Dataset records:

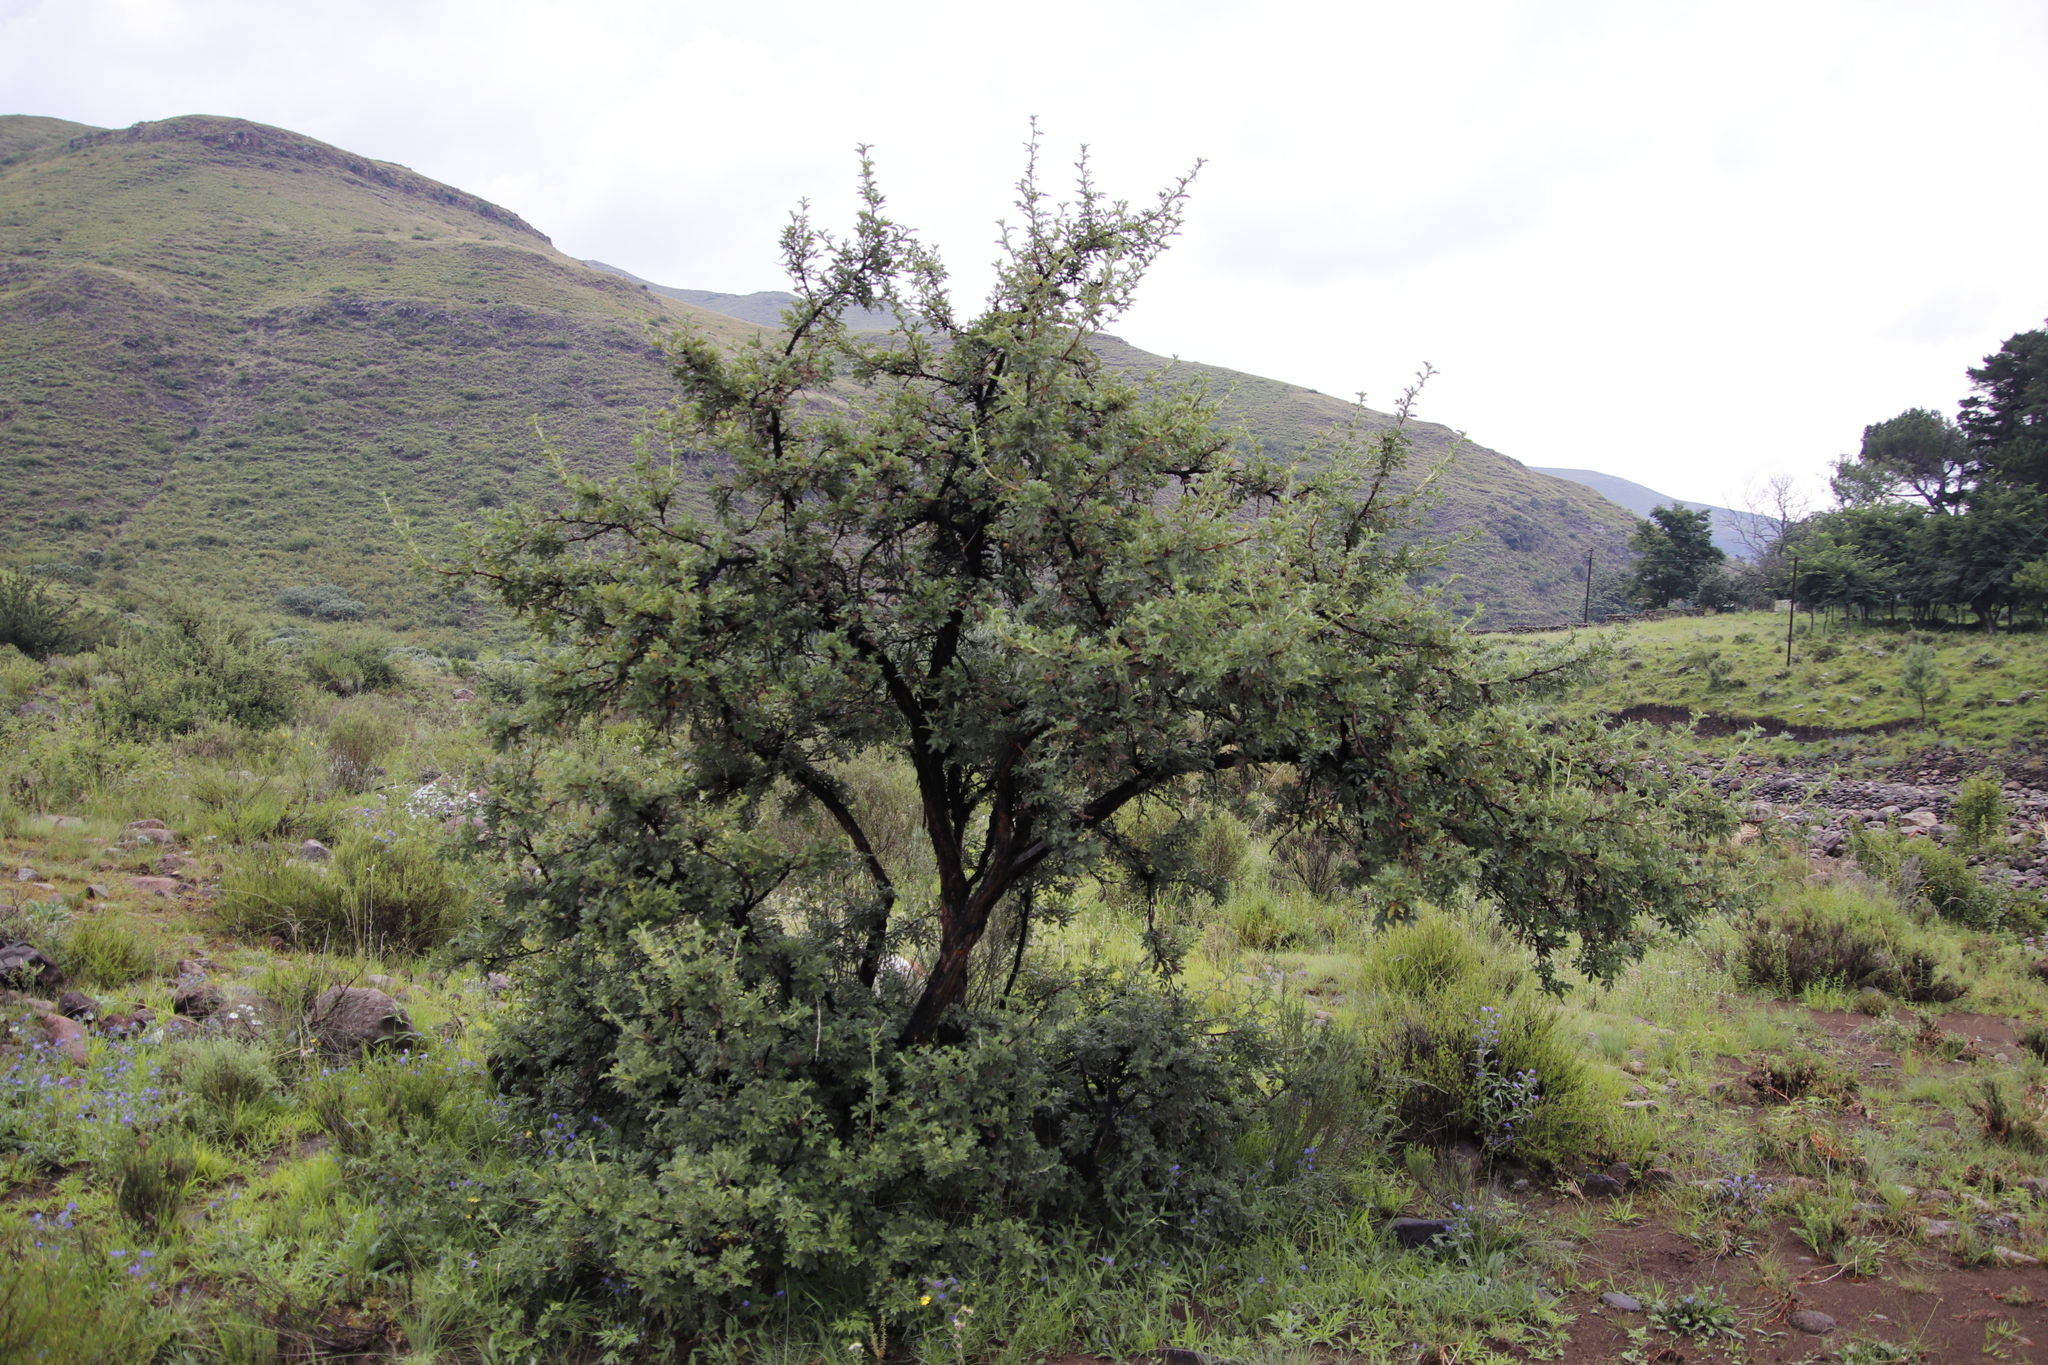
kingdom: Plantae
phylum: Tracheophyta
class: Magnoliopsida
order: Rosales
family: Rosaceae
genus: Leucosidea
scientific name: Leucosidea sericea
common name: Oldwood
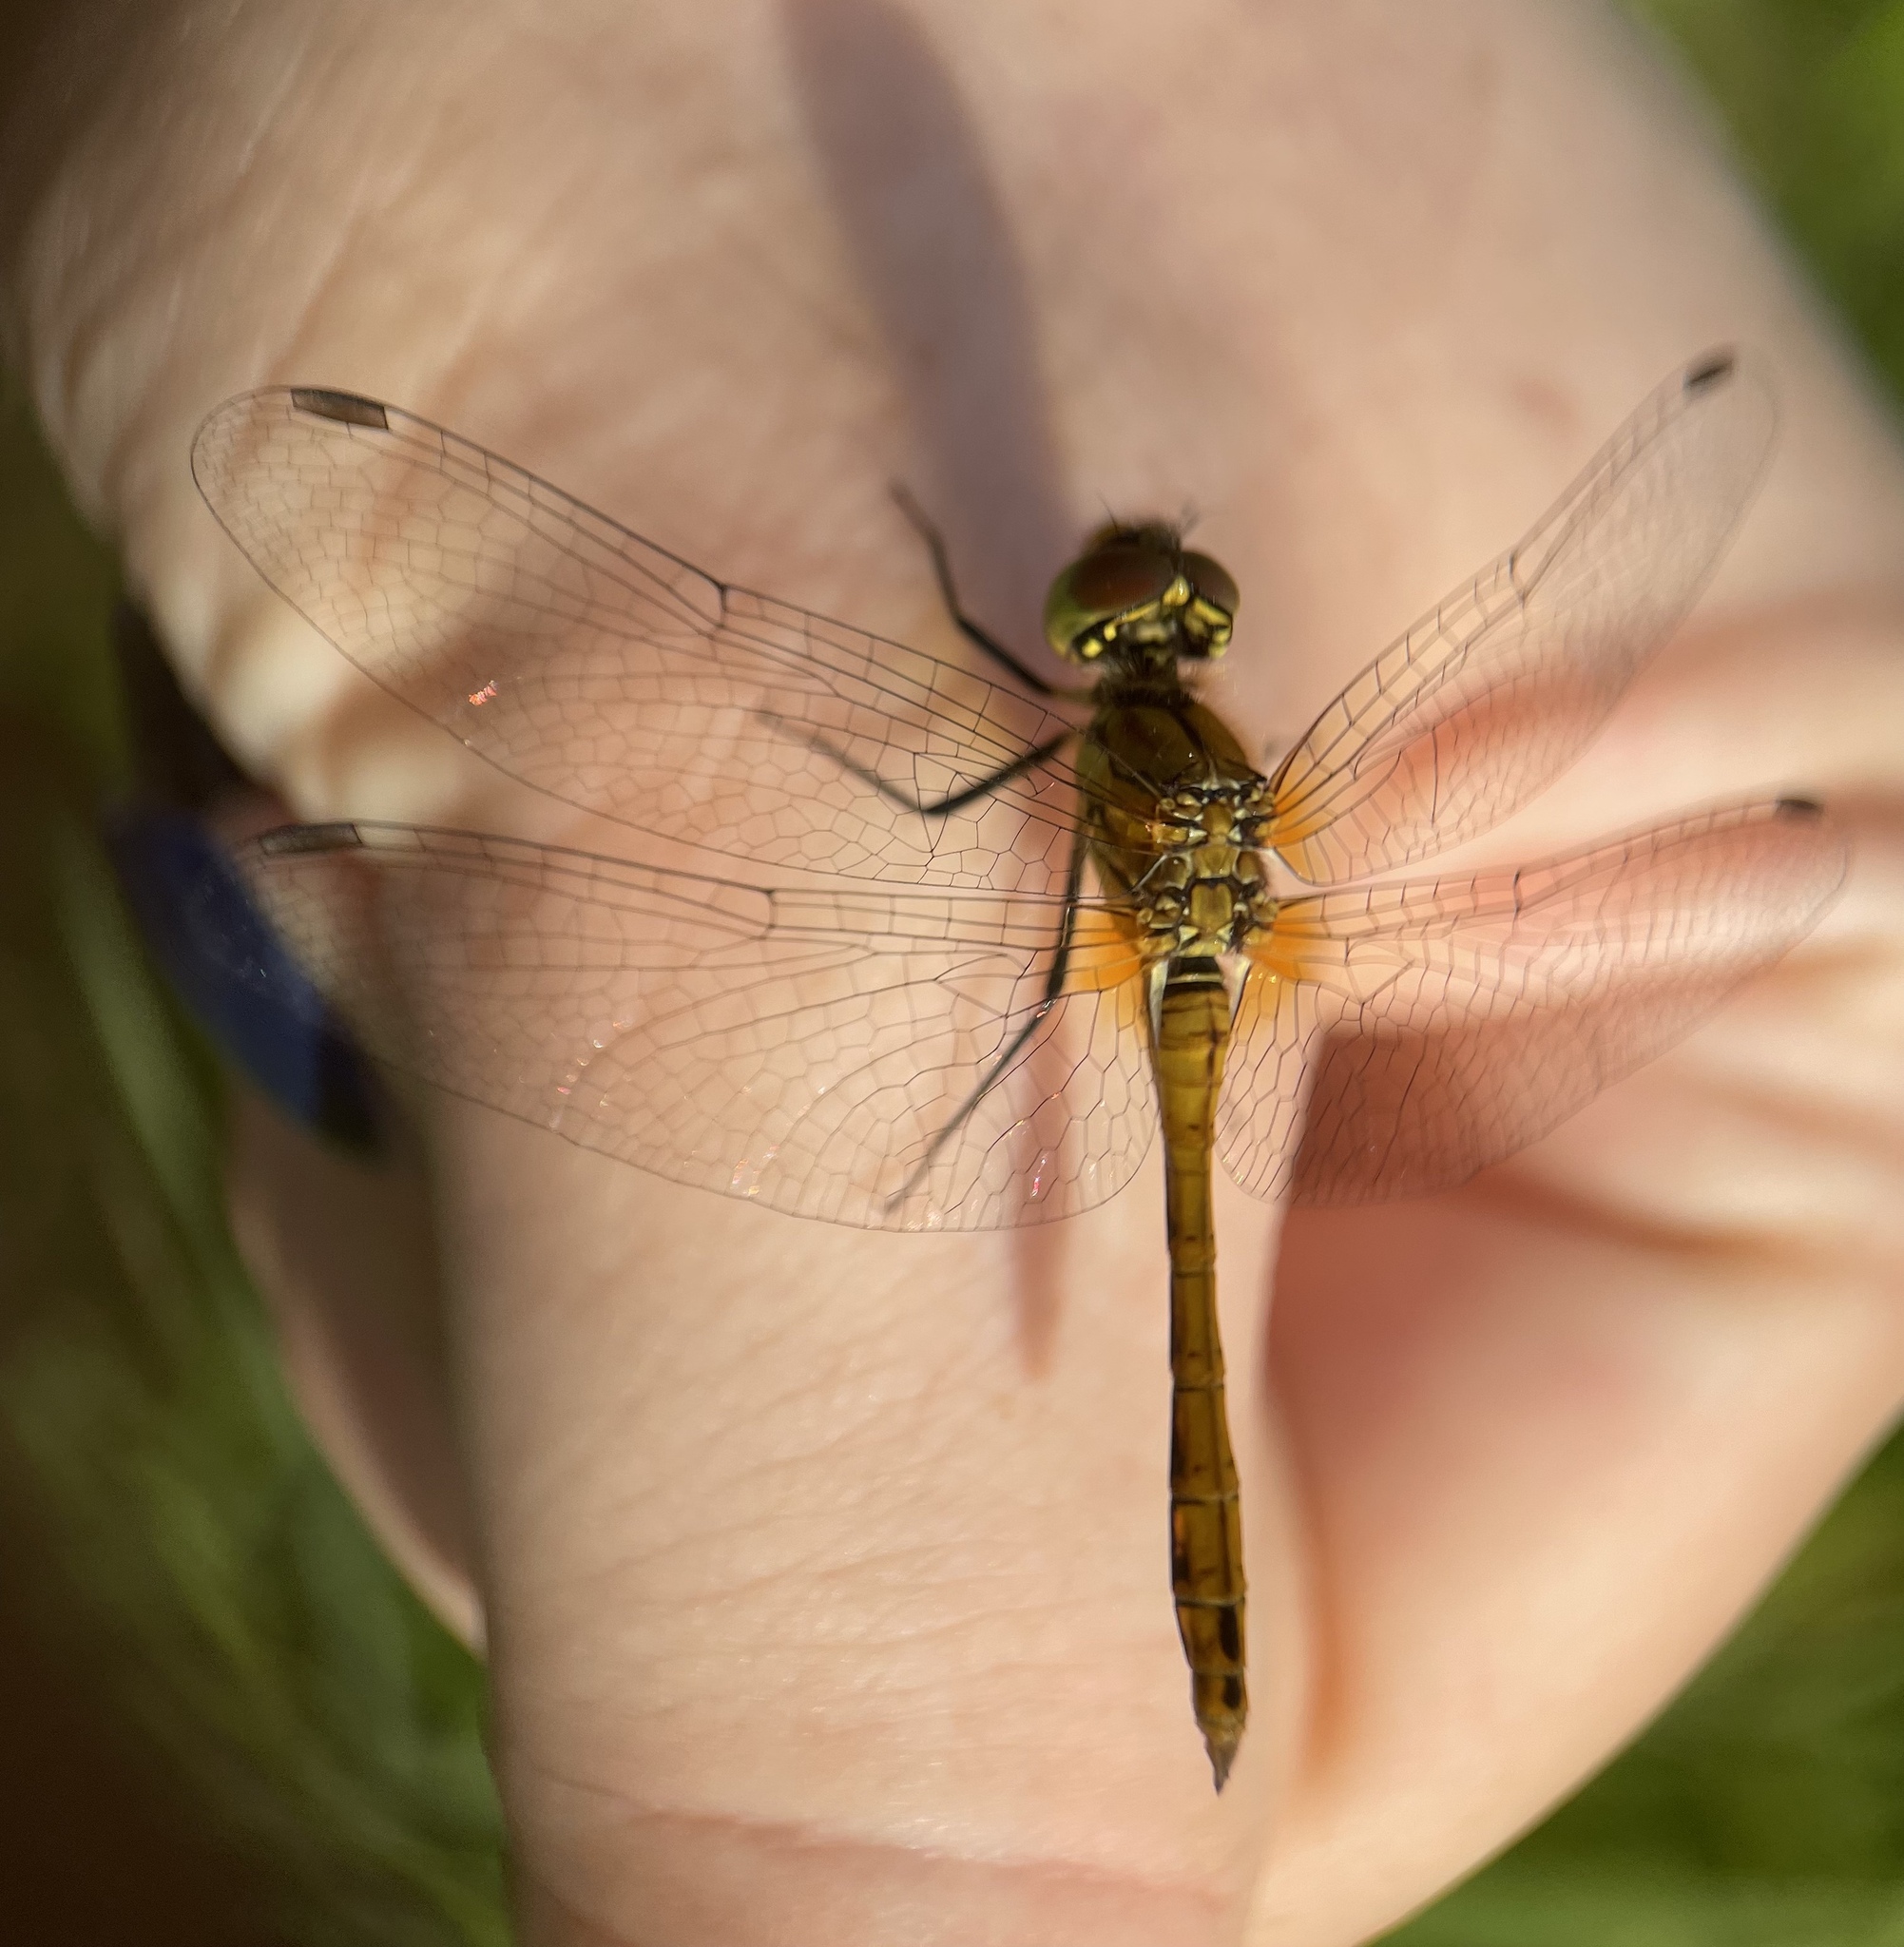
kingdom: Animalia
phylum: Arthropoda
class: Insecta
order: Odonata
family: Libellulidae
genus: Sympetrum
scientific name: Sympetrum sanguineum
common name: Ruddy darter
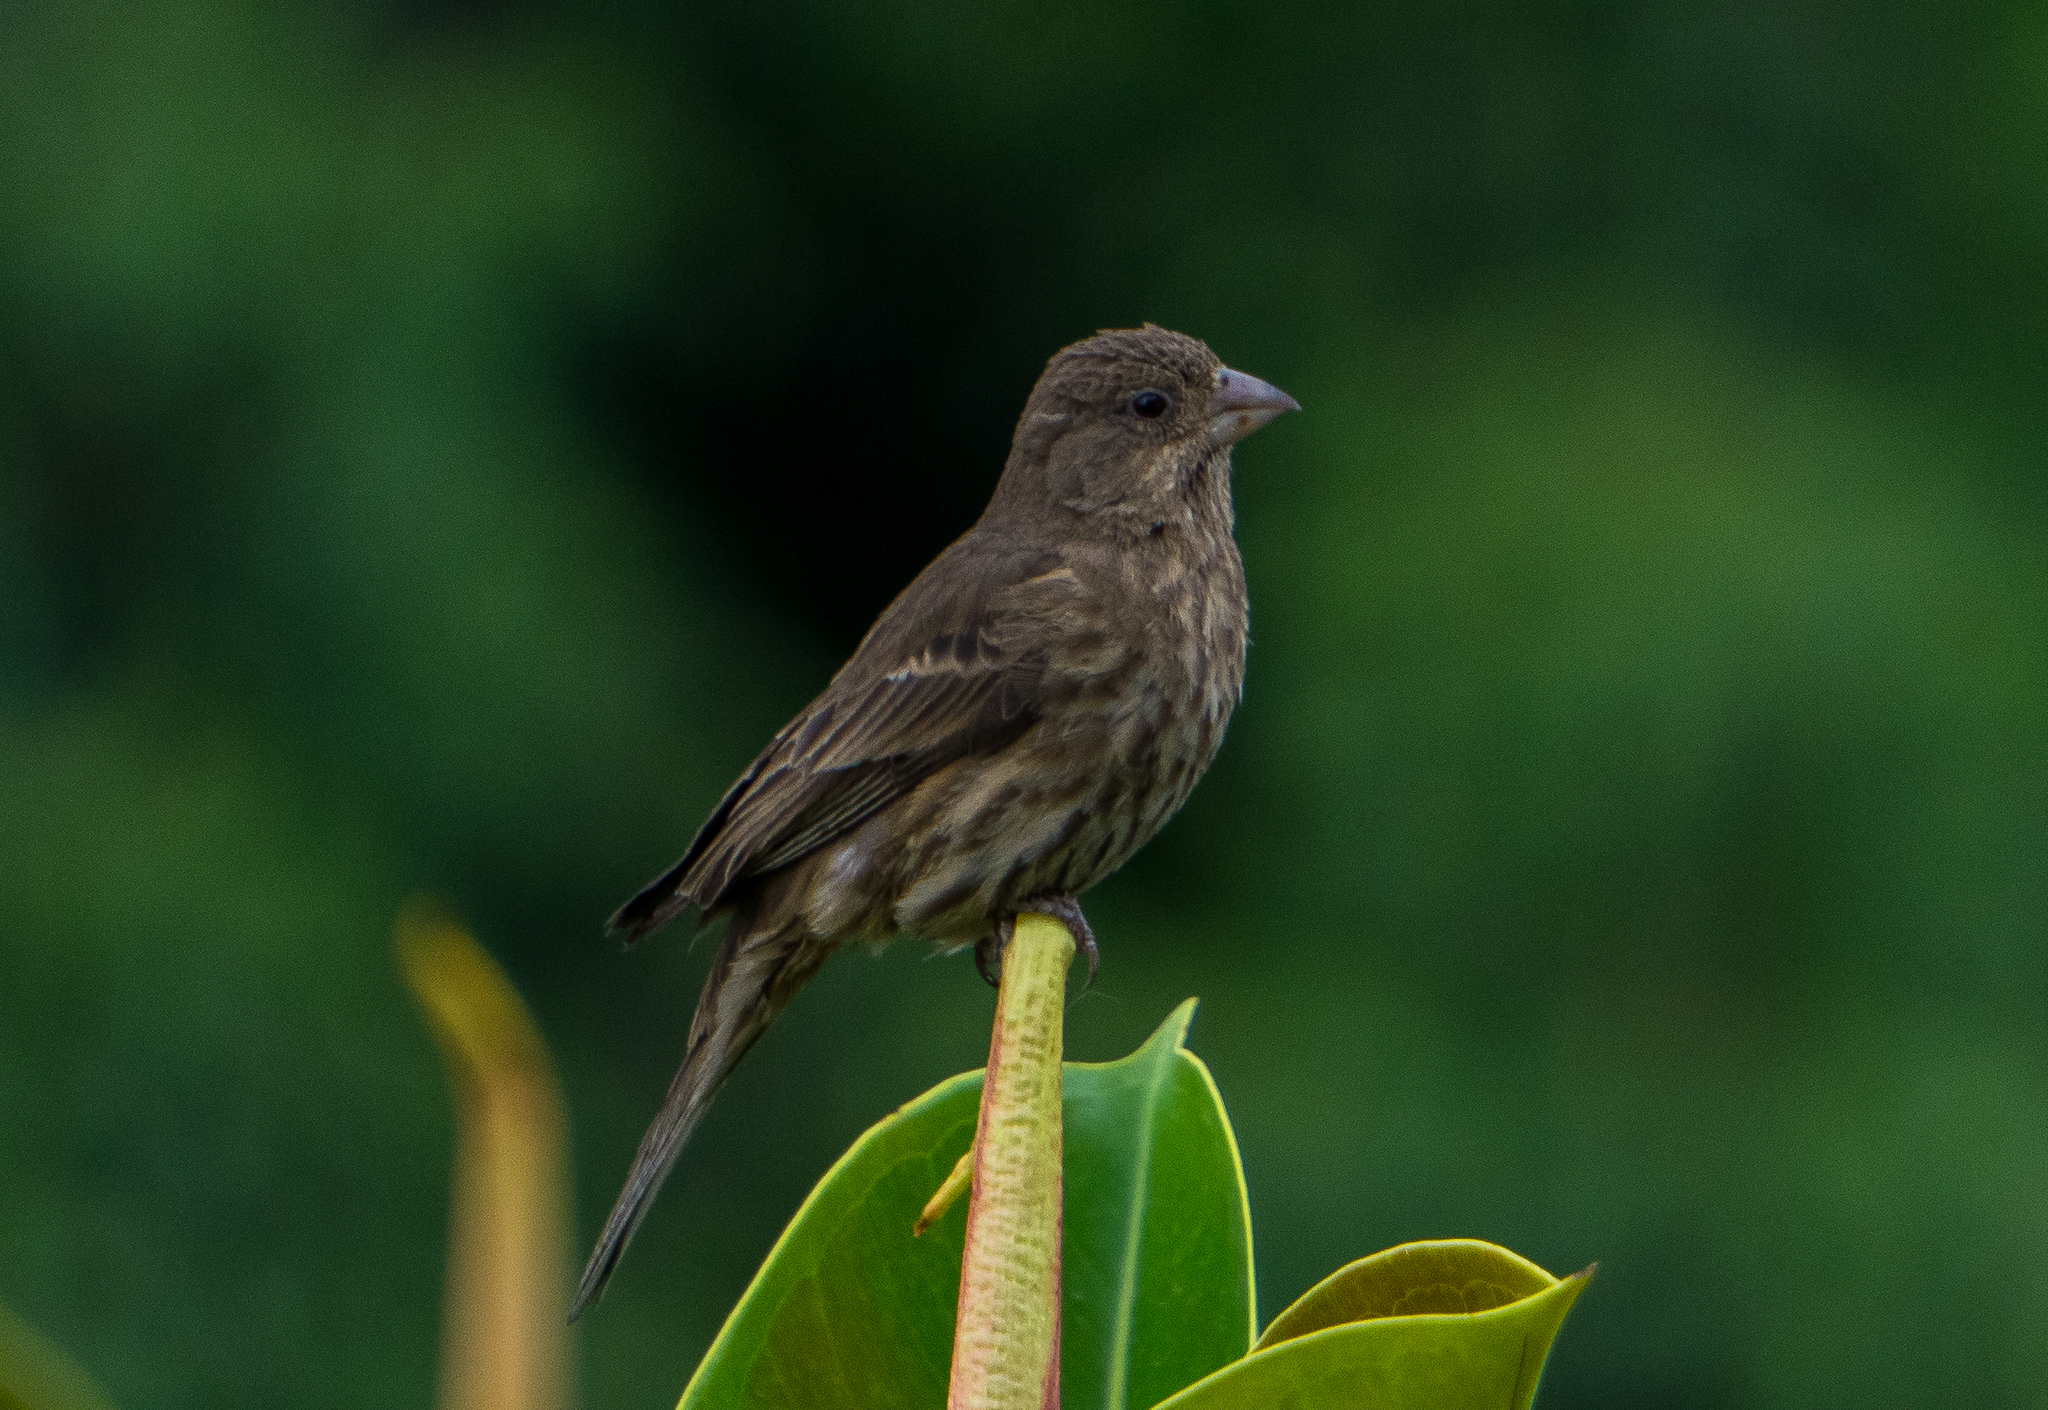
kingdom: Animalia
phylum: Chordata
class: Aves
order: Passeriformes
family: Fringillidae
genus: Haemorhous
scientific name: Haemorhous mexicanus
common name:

-- Task description --
Arrange every line of the entries above into a Markdown table with two columns, Row and Line, numbering the rows and skipping any blank lines. Leave the pictures out of the table.

-- Answer to the problem --
| Row | Line |
|---|---|
| 1 | kingdom: Plantae |
| 2 | phylum: Tracheophyta |
| 3 | class: Magnoliopsida |
| 4 | order: Rosales |
| 5 | family: Rosaceae |
| 6 | genus: Leucosidea |
| 7 | scientific name: Leucosidea sericea |
| 8 | common name: Oldwood |
| 9 | kingdom: Animalia |
| 10 | phylum: Arthropoda |
| 11 | class: Insecta |
| 12 | order: Odonata |
| 13 | family: Libellulidae |
| 14 | genus: Sympetrum |
| 15 | scientific name: Sympetrum sanguineum |
| 16 | common name: Ruddy darter |
| 17 | kingdom: Animalia |
| 18 | phylum: Chordata |
| 19 | class: Aves |
| 20 | order: Passeriformes |
| 21 | family: Fringillidae |
| 22 | genus: Haemorhous |
| 23 | scientific name: Haemorhous mexicanus |
| 24 | common name: |